━━ Selected excerpt

This solution is definitely far from neat (Calvin's solution is a model of supreme elegance!), but I was more interested in finding explicit $\epsilon$-$\delta$ values.

• Fix $\epsilon > 0$.

• Let $M_{a}$ and $M_{b}$ be upper bounds for the sequences $(|a_{n}|)_{n \in \mathbb{N}}$ and $(|b_{n}|)_{n \in \mathbb{N}}$ respectively.

• Let $N \in \mathbb{N}$ be sufficiently large so that $$\forall i,j \in \mathbb{N}_{> N}: \quad |a - a_{i}| M_{b} < \frac{\epsilon}{6} \quad \text{and} \quad |a||b - b_{j}| < \frac{\epsilon}{6}.$$

• It follows that \begin{align} (*) \quad \forall i,j \in \mathbb{N}_{> N}: \quad |ab - a_{i} b_{j}| &= |(ab - a b_{j}) + (a b_{j} - a_{i} b_{j})| \\ &\leq |ab - a b_{j}| + |a b_{j} - a_{i} b_{j}| \\ &= |a||b - b_{j}| + |a - a_{i}||b_{j}| \\ &\leq |a||b - b_{j}| + |a - a_{i}| M_{b} \\ &< \frac{\epsilon}{6} + \frac{\epsilon}{6} \\ &= \frac{\epsilon}{3}. \end{align}

• Let $n$ be an integer $> 2N$.

━━━━

• **What to produce**
Please retype the part of the epsilon-delta proof above, starting with "This solution is" and going on through "Fix $\epsilon > 0$.".

━━ Data section

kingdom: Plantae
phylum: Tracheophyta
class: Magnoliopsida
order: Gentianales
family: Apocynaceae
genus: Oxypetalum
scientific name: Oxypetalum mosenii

━━━━
━━ Data section

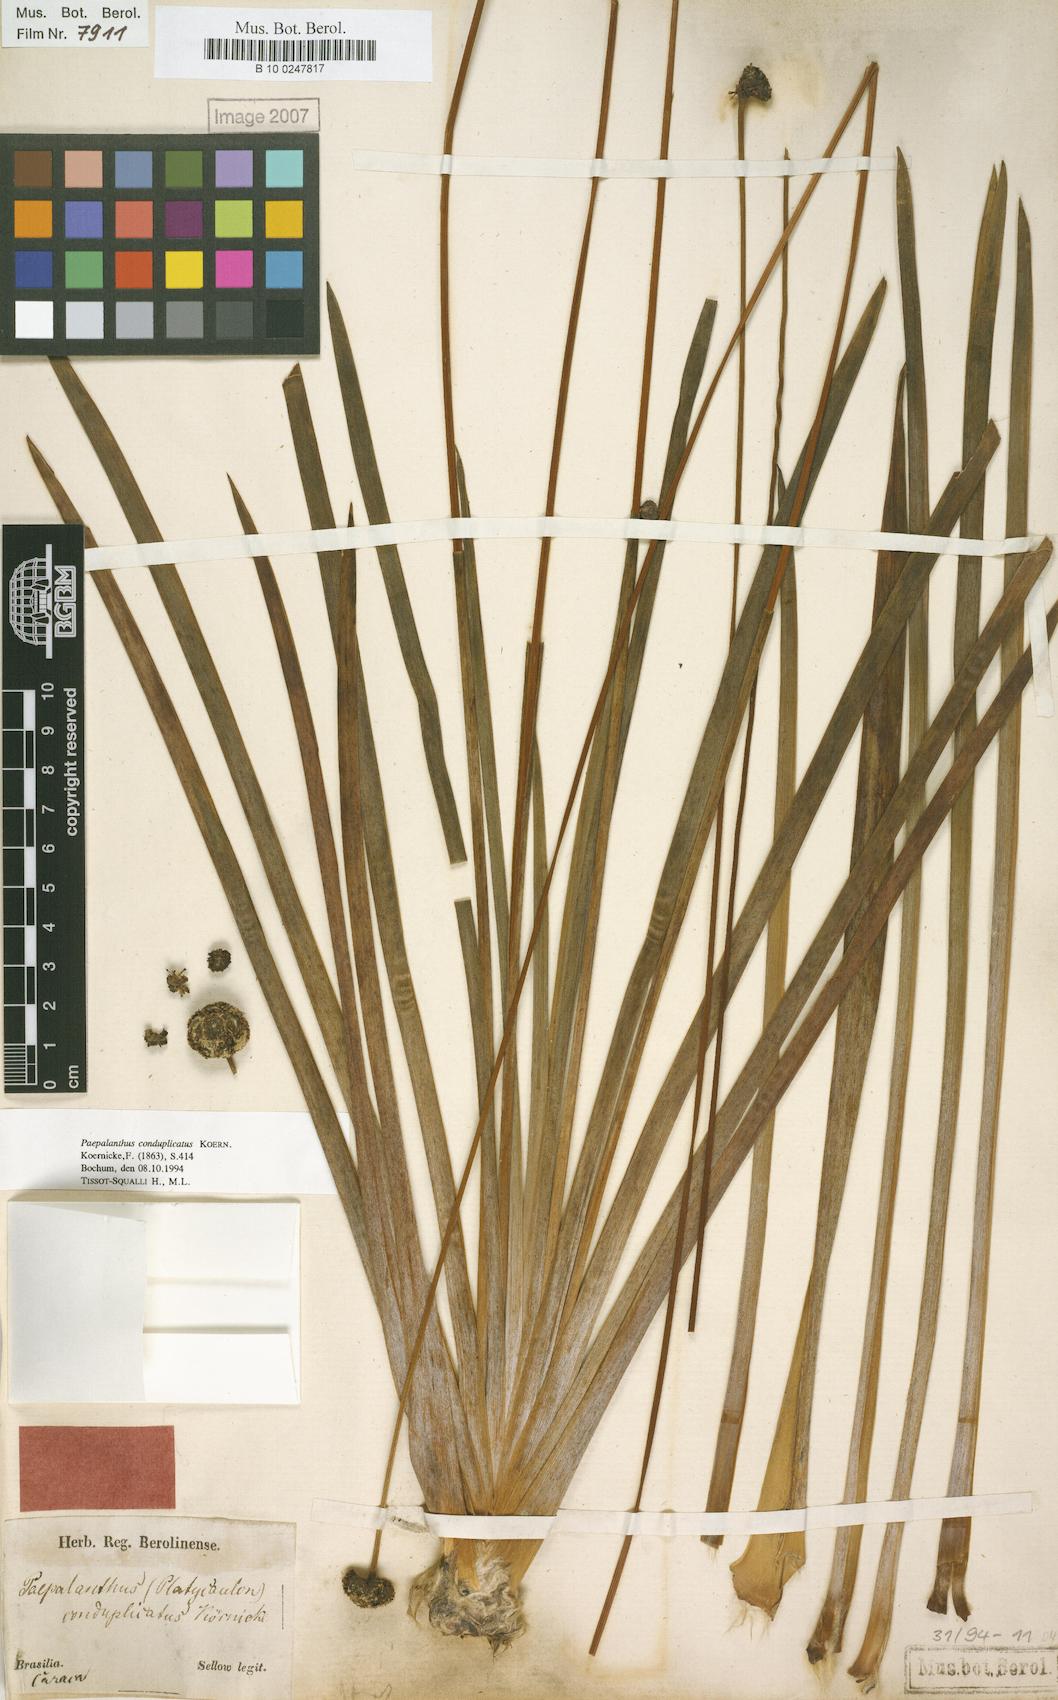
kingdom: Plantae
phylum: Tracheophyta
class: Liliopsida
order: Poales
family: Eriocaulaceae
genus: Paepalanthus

━━━━

• **Exercise response**
This solution is definitely far from neat (Calvin's solution is a model of supreme elegance!), but I was more interested in finding explicit $\epsilon$-$\delta$ values.

• Fix $\epsilon > 0$.